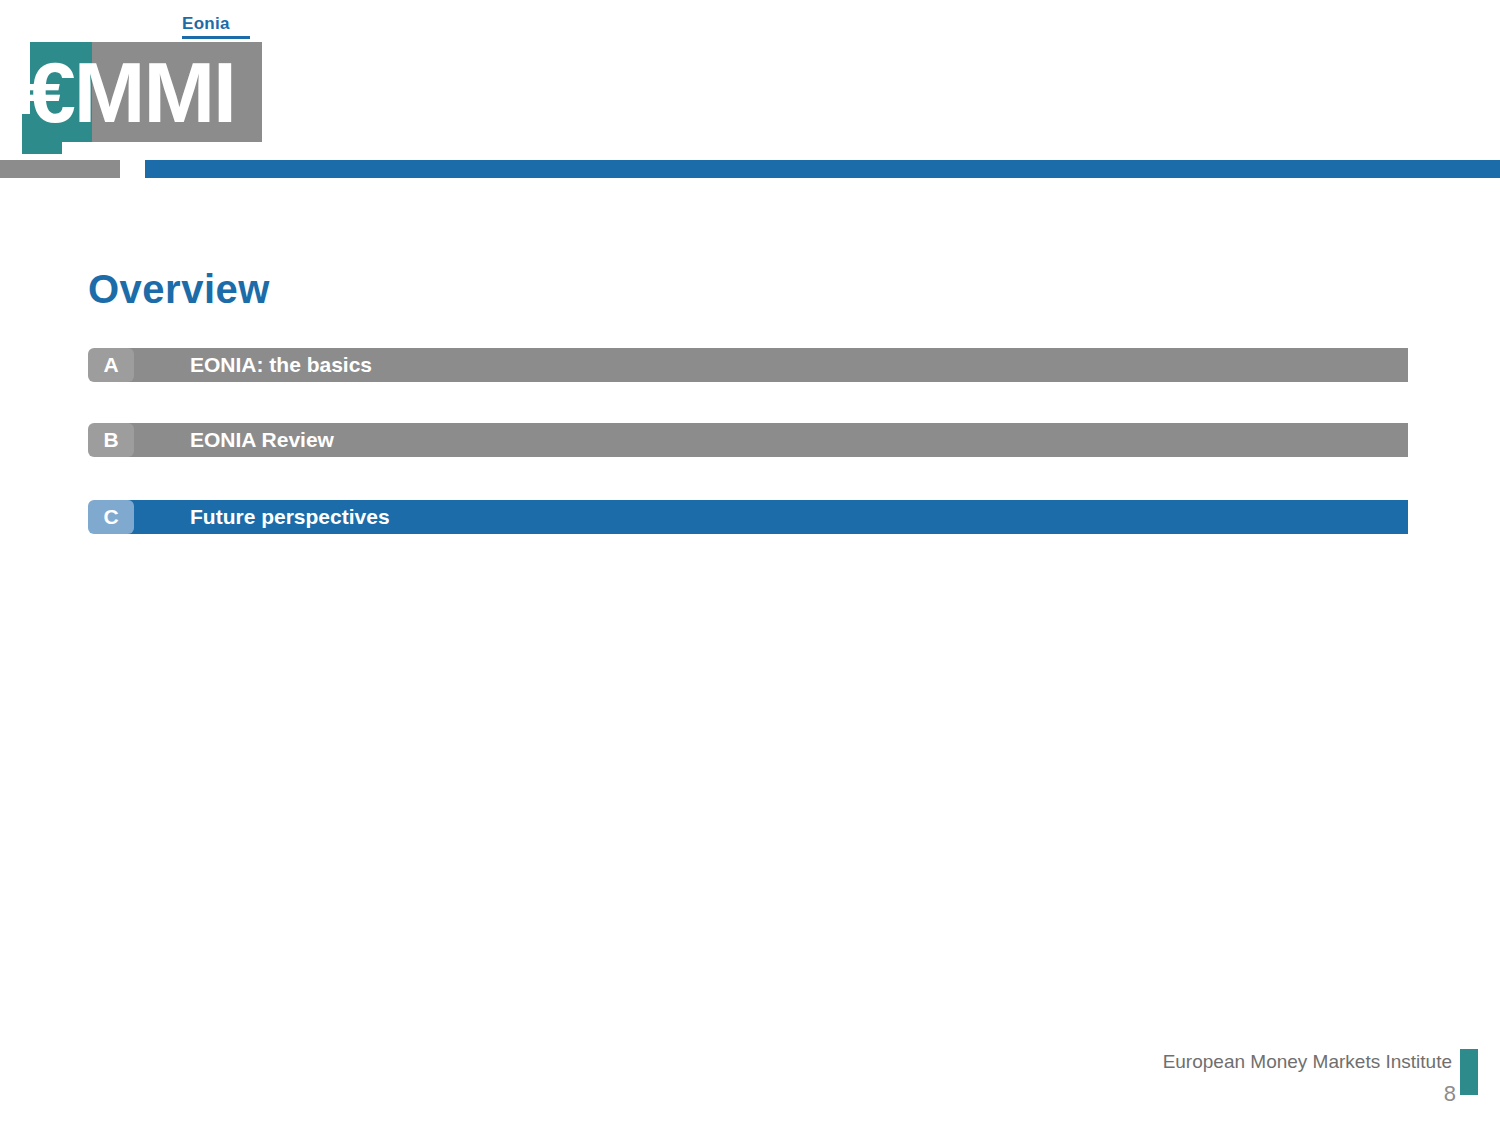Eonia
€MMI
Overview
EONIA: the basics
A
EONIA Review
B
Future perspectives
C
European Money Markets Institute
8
== == ==
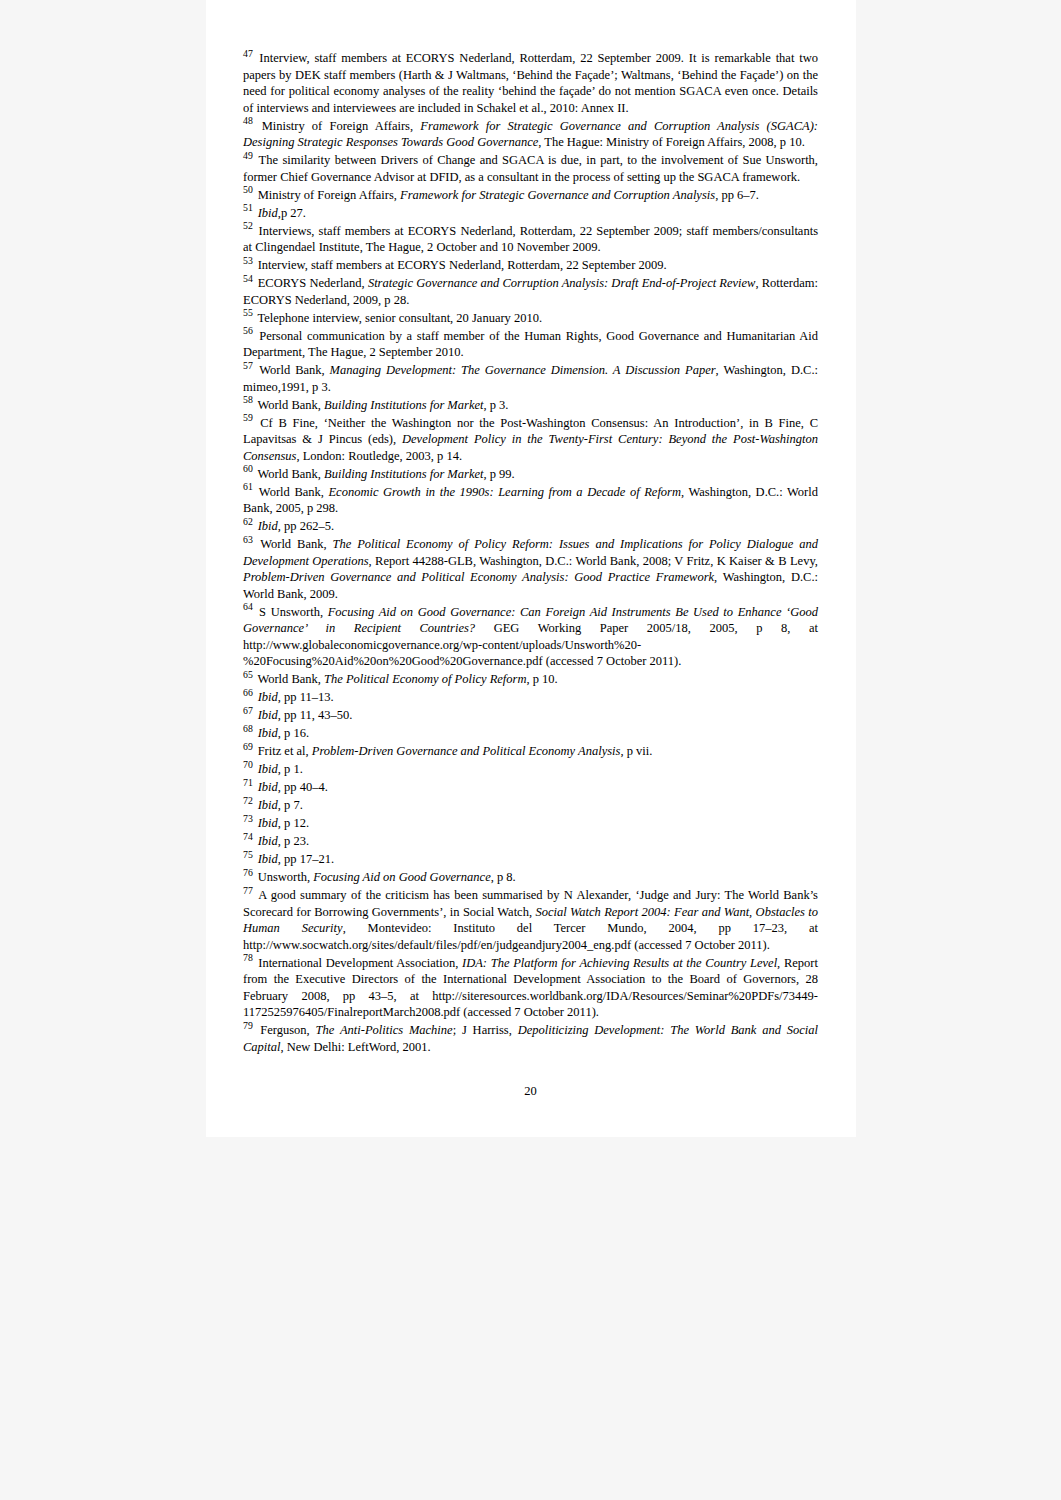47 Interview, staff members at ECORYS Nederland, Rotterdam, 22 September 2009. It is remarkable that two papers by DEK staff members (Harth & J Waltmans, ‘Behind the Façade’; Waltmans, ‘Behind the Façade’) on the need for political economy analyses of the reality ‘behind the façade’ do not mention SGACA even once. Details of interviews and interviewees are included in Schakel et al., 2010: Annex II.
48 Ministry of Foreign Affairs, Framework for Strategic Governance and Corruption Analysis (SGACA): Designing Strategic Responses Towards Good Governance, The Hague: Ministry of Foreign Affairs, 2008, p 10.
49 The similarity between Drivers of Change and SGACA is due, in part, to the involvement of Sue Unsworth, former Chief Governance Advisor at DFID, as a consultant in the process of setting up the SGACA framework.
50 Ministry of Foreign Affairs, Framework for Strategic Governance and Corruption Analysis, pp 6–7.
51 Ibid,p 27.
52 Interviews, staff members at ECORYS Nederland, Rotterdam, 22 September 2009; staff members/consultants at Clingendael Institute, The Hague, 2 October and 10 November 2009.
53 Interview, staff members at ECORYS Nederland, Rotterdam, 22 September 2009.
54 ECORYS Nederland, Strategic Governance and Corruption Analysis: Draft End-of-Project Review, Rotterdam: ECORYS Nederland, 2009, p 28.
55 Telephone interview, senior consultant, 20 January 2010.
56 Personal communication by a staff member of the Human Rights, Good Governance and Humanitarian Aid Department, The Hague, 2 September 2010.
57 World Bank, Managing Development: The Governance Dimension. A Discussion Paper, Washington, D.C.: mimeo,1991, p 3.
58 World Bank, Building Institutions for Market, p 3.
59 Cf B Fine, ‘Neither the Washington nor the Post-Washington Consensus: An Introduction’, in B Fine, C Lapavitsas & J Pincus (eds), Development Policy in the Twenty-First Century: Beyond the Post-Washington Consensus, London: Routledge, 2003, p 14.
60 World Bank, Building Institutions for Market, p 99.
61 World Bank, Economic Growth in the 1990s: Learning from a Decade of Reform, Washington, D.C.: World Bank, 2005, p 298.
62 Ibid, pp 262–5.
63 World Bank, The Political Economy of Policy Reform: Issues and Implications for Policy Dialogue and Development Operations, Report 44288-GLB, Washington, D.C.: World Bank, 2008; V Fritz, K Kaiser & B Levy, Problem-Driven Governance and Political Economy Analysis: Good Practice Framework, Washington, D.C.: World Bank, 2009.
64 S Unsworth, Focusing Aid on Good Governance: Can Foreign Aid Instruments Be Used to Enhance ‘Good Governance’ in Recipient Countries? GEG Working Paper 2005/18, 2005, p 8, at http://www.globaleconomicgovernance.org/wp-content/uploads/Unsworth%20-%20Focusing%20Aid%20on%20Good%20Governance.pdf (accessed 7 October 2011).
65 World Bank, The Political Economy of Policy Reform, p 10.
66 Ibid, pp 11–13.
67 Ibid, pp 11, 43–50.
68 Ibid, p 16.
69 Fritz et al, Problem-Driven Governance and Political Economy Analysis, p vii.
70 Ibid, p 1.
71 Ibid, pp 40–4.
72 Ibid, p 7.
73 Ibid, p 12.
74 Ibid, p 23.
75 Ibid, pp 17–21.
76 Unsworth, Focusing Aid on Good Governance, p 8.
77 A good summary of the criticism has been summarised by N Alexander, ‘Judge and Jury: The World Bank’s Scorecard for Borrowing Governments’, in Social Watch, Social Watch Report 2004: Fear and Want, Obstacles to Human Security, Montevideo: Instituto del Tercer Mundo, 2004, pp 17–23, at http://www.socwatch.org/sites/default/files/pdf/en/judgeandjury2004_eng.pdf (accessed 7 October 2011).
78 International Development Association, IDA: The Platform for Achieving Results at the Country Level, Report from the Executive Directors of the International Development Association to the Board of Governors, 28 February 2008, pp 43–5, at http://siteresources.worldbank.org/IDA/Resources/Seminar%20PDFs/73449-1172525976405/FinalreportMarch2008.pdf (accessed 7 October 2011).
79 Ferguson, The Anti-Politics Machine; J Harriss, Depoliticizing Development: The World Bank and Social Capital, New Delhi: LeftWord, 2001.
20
== == ==
# YOUR ASSIGNMENT
Repeat exactly the lines above from the one with "74 Ibid, p 23." up to and including the one with "76 Unsworth, Focusing". No other line belongs in the reply.

# RESULT FOR THIS TASK
74 Ibid, p 23.
75 Ibid, pp 17–21.
76 Unsworth, Focusing Aid on Good Governance, p 8.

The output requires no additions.